Ancak oyunun en kuvvetli yönü senaryosu. Açıkcası pek bir şey söylemek istemiyorum ama çok çok yüzeysel olarak anlatmam gerekirse Sigmund adlı bir şirketin iki doktoru bir yaşlıdan aldıkları işi halletmek için yola koyuluyor.
Gerçekten merak uyandıran bir hikaye akışına sahip olduğunu belirtmem gerekli. Ne olacağını cidden merak ediyorsunuz.
Buna ek olarak oyunun kendine has bir mizah anlayışına sahip olduğunu söylemem gerekli. Kontrol ettiğimiz iki karakterin diyalogları gerçekten oldukça eğlenceli olabiliyor. Oyunun hikayesi ne kadar merak uyandırıcı olsada kimi zaman monotonlaşıyor ve bu mizah anlayışı o noktalarda gerçekten tempoyu yükseltmeyi başarmış.
Benim hoşuma giden bir diğer detay aslında bazı şeyleri oyuna yedirmiş olmaları. Farkediyorsunuz bazılarını, ama o kadar güzel şekilde kotarmışlar ki onları, tebessüm ederek devam ediyorsunuz.

Müzik konusuna gelirsek, ortama göre değişen bir kaç müzik söz konusu ve başarılılar.
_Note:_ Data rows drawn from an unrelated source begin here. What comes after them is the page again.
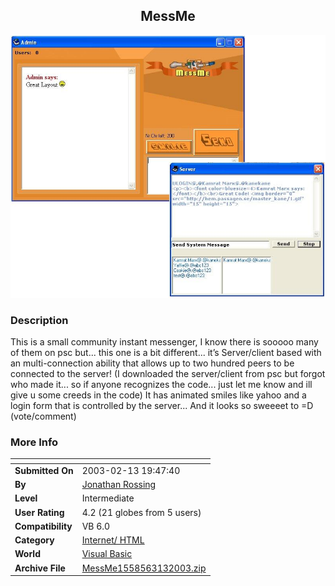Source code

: ﻿<div align="center">

## MessMe

<img src="PIC20033136753514.jpg">
</div>

### Description

This is a small community instant messenger, I know there is sooooo many of them on psc but... this one is a bit different... it’s Server/client based with an multi-connection ability that allows up to two hundred peers to be connected to the server! (I downloaded the server/client from psc but forgot who made it... so if anyone recognizes the code... just let me know and ill give u some creeds in the code) It has animated smiles like yahoo and a login form that is controlled by the server... And it looks so sweeeet to =D (vote/comment)
 
### More Info
 


<span>             |<span>
---                |---
**Submitted On**   |2003-02-13 19:47:40
**By**             |[Jonathan Rossing](https://github.com/Planet-Source-Code/PSCIndex/blob/master/ByAuthor/jonathan-rossing.md)
**Level**          |Intermediate
**User Rating**    |4.2 (21 globes from 5 users)
**Compatibility**  |VB 6\.0
**Category**       |[Internet/ HTML](https://github.com/Planet-Source-Code/PSCIndex/blob/master/ByCategory/internet-html__1-34.md)
**World**          |[Visual Basic](https://github.com/Planet-Source-Code/PSCIndex/blob/master/ByWorld/visual-basic.md)
**Archive File**   |[MessMe1558563132003\.zip](https://github.com/Planet-Source-Code/jonathan-rossing-messme__1-43970/archive/master.zip)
Durumun hissiyatını başarılı bir şekilde veriyorlar.

Oyuna dair yapabileceğim en net eleştri mekanikler tarafında olur sanırım. Oynanış çok fazla tekrar ediyor kendisini. Bazı noktalarda farklı şeyler sunmuş oyun ama 20 bölüm ise 2-3 bölümde farklı şeyler görüyoruz. Keşke biraz daha arttırsalarmış oynanıştaki bu tıkanıklığı bir nebze olsun düzeltebilirlermiş.

Hikaye seven kişiler için önerebileceğim, oynanış bekleyenler için ise uzak durmasını tavsiye edebileceğim bir yapım To The Moon.
Hayatımda oynadığım en güzel oyun diyebilirim, oyun oynarken hiç ağlamamıştım oynadıktan sonra bunu da yaşadım. devam oyunu da finding paradise adıyla çıkmıştır, ilk oyun kadar aşırı duygusal bir havaya sokmasa da çok severek oynayacağınızı düşündüğüm, keyifli bir oyundur.
iyi bir oyun kesinlikle değildir, aksine oldukça kötü bir oyundur. lakin çok ama çok iyi bir interaktif görsel hikayedir. çok etkileyici ve çok duygusal bir yapım olmuş. red dead redemption 2 sonrası sonunda ağladığım bu 2. oyun oldu son zamanlarda. gerçi hala oyun olarak değil, interaktif görsel hikaye savımın arkasındayım. aslında interaktif de değil, ama çok kaliteli iş. yapanların emeğine sağlık....

o değilde baş karakterler de benim kafadan, onlar da "moonseeker"....
oynayın, oynatın. başyapıttır.

"çünkü bir gün... onlardan birini arkadaş edineceğim..."
hüzün dolu bir hikayesi olan oyun, ah johnny ah. Bir annenin kendi oğlunu arabasıyla ezmesi de nedir yahu, başka birisi tarafından ezilmiş olsaydı bari.